Declaring a function pointer
The parentheses around the name are not optional
`int (*compare)(int, int);` declares `compare` as a pointer to a function taking two `int`s and returning `int`. Drop the parentheses and `int *compare(int, int);` means something completely different: a function named `compare` that returns `int *`. The parentheses around `*compare` are what make it a pointer to a function rather than a function returning a pointer.

C
int (*compare)(int, int);   // pointer to a function: int -> int -> int
int *make_pointer(int, int); // a different thing entirely: returns int*
Assigning and calling through a function pointer

C
#include <stdio.h>

int add(int a, int b) {
    return a + b;
}

int multiply(int a, int b) {
    return a * b;
}

int main(void) {
    int (*op)(int, int);

    op = add;               // a function name decays to its address
    printf("add:      %d\n", op(3, 4));

    op = multiply;
    printf("multiply: %d\n", op(3, 4));

    return 0;
}
add:      7
multiply: 12
No & required (but allowed)
A function name used as a value decays to its address, just like an array decays to a pointer to its first element. `op = add;` and `op = &add;` do the same thing; both styles are common in real code.
Classic use case: qsort()

The standard library's qsort function can sort an array of any type because it does not know how to compare your elements itself — instead, you pass it a function pointer to a comparison function, and qsort calls it whenever it needs to compare two elements.

C
#include <stdio.h>
#include <stdlib.h>

// qsort requires this exact signature: two const void* parameters,
// returning negative/zero/positive for less-than/equal/greater-than.
int compare_ints(const void *a, const void *b) {
    int int_a = *(const int *)a;
    int int_b = *(const int *)b;
    return int_a - int_b;
}

int main(void) {
    int nums[] = {5, 2, 8, 1, 9, 3};
    int count = sizeof(nums) / sizeof(nums[0]);

    qsort(nums, count, sizeof(int), compare_ints);

    for (int i = 0; i < count; i++) {
        printf("%d ", nums[i]);
    }
    printf("\n");

    return 0;
}
1 2 3 5 8 9

qsort itself never needs to know what int_a - int_b means for your data — it only cares about the sign of the result. Swap in a different comparison function (say, one that compares struct fields, or reverses the order) and the exact same qsort call sorts completely differently, with no changes to qsort itself.
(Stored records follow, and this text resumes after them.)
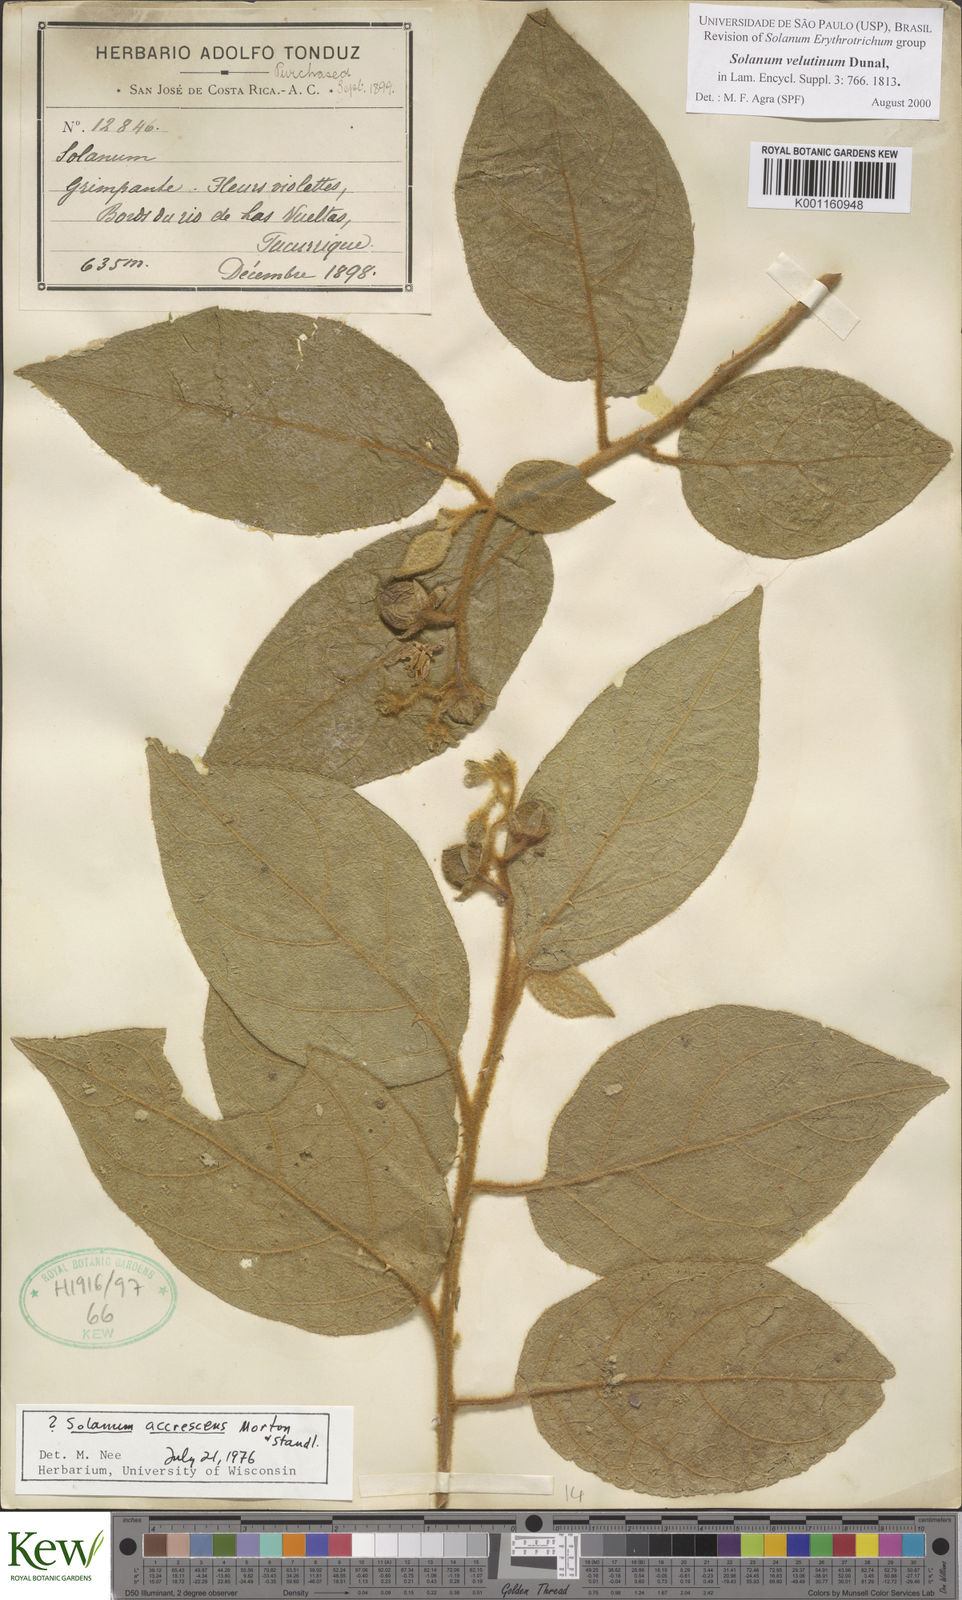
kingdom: Plantae
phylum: Tracheophyta
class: Magnoliopsida
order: Solanales
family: Solanaceae
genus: Solanum
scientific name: Solanum velutinum
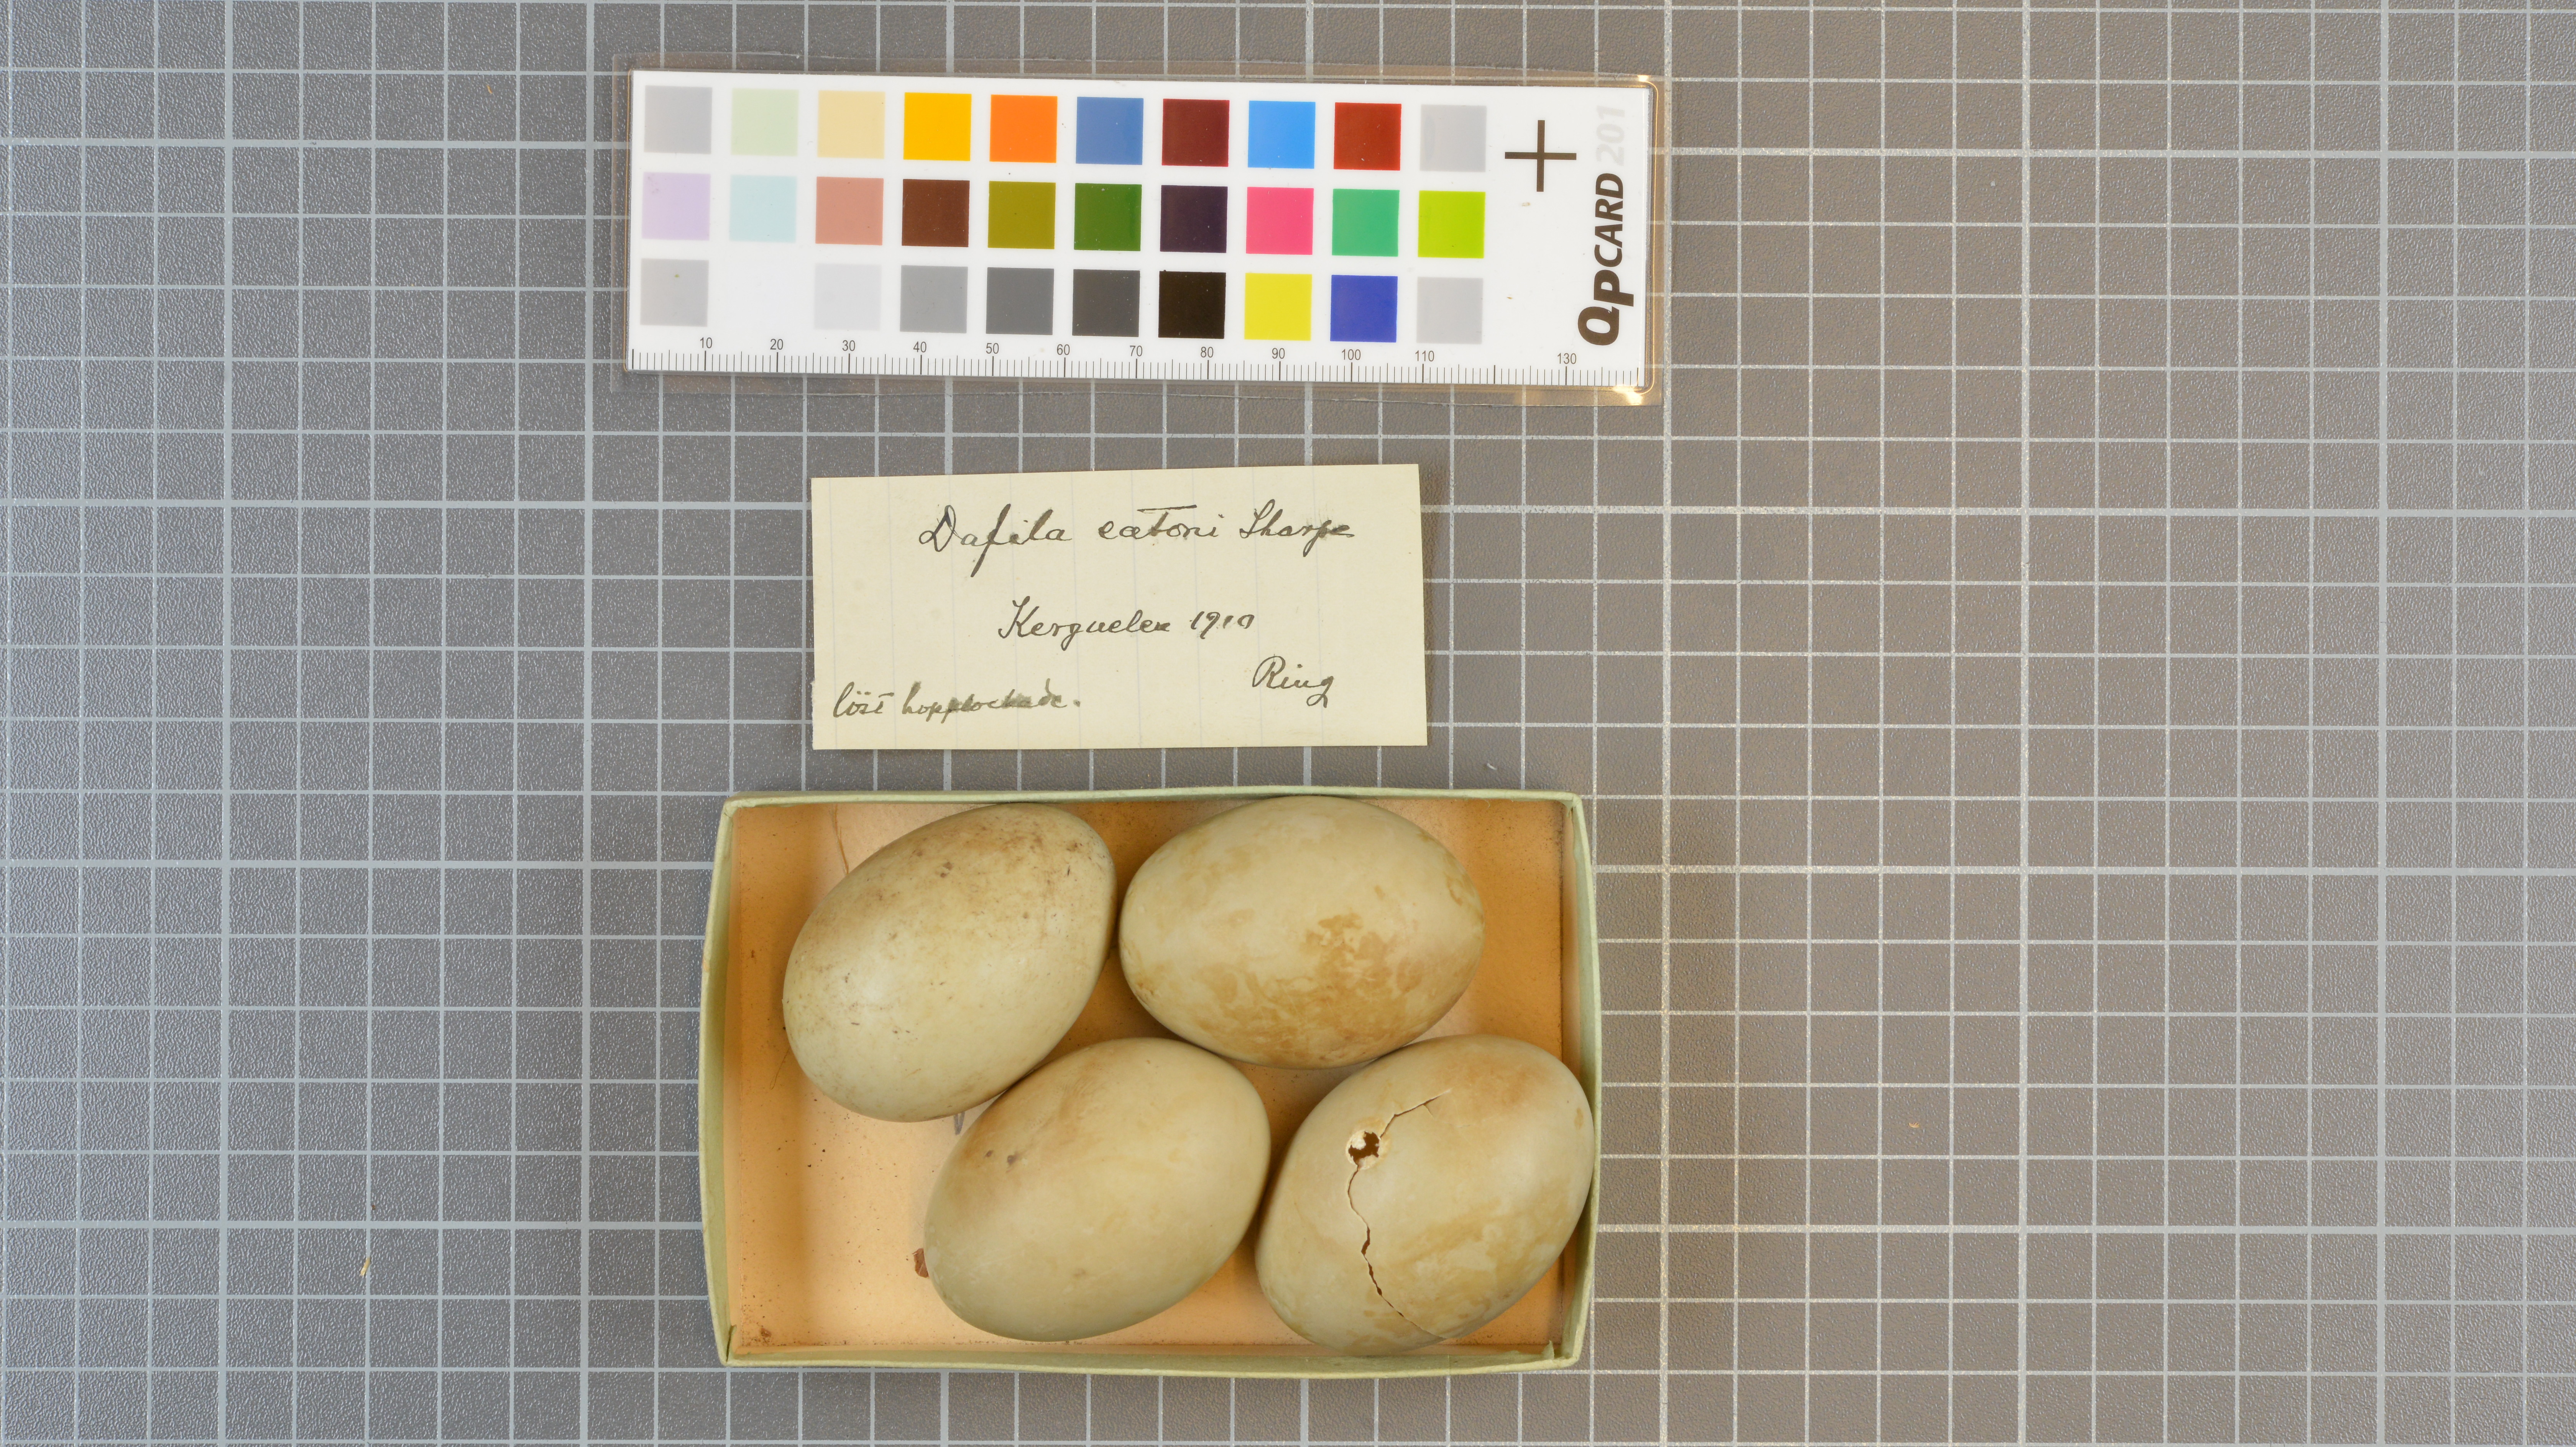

Callbacks and primitive polymorphism

Anywhere a piece of behavior needs to be a parameter — "sort using this comparison," "call this when the operation finishes," "apply this transformation to every element" — a function pointer lets C pass code as a value. This is the same idea behind callbacks in event-driven code, and it is how C simulates the kind of polymorphism that object-oriented languages provide through virtual methods and interfaces.

  • int (*name)(params) declares a function pointer; the parentheses around *name are required.

  • Assign it a function of matching signature — the function name decays to its address automatically.

  • Call through it with normal call syntax: name(args).

  • qsort and similar library functions use a function pointer parameter so the same code can operate on any data type or ordering.